» **Tugas yang Dikerjakan**
[1] Ringkaslah teks tentang penebangan pohon di Kota Bandung dalam dua kalimat.
[2] Salin bagian teks tentang penebangan pohon di Kota Bandung dari "Prosedur yang berlaku" sampai "ketentuan yang berlaku.", lalu ganti "DPKP" dengan "DPKP Kota Bandung".

» **Teks Sumber**

····················

Prosedur yang berlaku mengharuskan setiap permohonan penebangan pohon di Kota Bandung diajukan terlebih dahulu kepada Dinas Perumahan dan Kawasan Permukiman (DPKP). Setelah mendapat persetujuan, pelaksanaan penebangan dilakukan melalui mekanisme yang telah ditetapkan.
“Kalau menebang pohon itu harus mengajukan izin terlebih dahulu ke DPKP. Kalau diizinkan, penebangannya bisa dilakukan oleh dinas. Tetapi ini dilakukan tanpa izin sehingga jelas merupakan pelanggaran,” tegas Erwin.
Pelanggaran tersebut dapat berujung pada pemberian sanksi sesuai peraturan daerah, termasuk denda hingga Rp10 juta dan sanksi pidana berdasarkan ketentuan yang berlaku.

····················

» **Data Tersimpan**
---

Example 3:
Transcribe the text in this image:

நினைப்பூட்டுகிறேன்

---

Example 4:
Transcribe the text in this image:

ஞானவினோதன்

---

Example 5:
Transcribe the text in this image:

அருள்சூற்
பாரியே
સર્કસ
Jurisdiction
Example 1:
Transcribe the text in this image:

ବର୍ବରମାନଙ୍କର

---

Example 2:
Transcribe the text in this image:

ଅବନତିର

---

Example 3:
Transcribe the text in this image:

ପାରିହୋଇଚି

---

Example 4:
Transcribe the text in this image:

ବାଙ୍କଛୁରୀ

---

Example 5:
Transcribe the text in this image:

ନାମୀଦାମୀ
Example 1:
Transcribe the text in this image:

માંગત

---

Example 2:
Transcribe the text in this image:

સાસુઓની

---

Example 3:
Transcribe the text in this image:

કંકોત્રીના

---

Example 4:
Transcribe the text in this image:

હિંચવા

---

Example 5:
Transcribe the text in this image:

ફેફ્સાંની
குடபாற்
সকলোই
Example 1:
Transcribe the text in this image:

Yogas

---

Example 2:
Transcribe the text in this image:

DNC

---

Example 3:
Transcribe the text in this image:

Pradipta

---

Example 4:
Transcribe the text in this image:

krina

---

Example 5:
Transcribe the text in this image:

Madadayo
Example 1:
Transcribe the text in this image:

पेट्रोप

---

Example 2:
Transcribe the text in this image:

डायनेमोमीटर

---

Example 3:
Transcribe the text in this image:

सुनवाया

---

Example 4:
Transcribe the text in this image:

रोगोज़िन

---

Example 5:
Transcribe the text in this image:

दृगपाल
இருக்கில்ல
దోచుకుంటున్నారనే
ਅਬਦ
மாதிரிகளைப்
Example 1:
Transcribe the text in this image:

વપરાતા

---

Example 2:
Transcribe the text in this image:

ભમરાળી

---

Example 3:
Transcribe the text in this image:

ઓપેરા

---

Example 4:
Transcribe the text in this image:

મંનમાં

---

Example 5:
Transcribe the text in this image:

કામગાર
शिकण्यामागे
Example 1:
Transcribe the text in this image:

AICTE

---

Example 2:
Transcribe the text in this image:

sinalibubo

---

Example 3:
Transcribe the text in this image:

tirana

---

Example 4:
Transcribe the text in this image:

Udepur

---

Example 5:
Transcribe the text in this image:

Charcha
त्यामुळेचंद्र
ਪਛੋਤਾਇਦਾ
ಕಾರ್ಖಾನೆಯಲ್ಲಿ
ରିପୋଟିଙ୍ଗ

····················

» **Daftar Jawaban**
[1] Setiap permohonan penebangan pohon di Kota Bandung harus diajukan terlebih dahulu kepada DPKP, dan setelah diizinkan, penebangan dapat dilakukan oleh dinas. Penebangan tanpa izin merupakan pelanggaran yang dapat dikenai sanksi sesuai peraturan daerah, termasuk denda hingga Rp10 juta dan sanksi pidana.

[2]
Prosedur yang berlaku mengharuskan setiap permohonan penebangan pohon di Kota Bandung diajukan terlebih dahulu kepada Dinas Perumahan dan Kawasan Permukiman (DPKP Kota Bandung). Setelah mendapat persetujuan, pelaksanaan penebangan dilakukan melalui mekanisme yang telah ditetapkan.
“Kalau menebang pohon itu harus mengajukan izin terlebih dahulu ke DPKP Kota Bandung. Kalau diizinkan, penebangannya bisa dilakukan oleh dinas. Tetapi ini dilakukan tanpa izin sehingga jelas merupakan pelanggaran,” tegas Erwin.
Pelanggaran tersebut dapat berujung pada pemberian sanksi sesuai peraturan daerah, termasuk denda hingga Rp10 juta dan sanksi pidana berdasarkan ketentuan yang berlaku.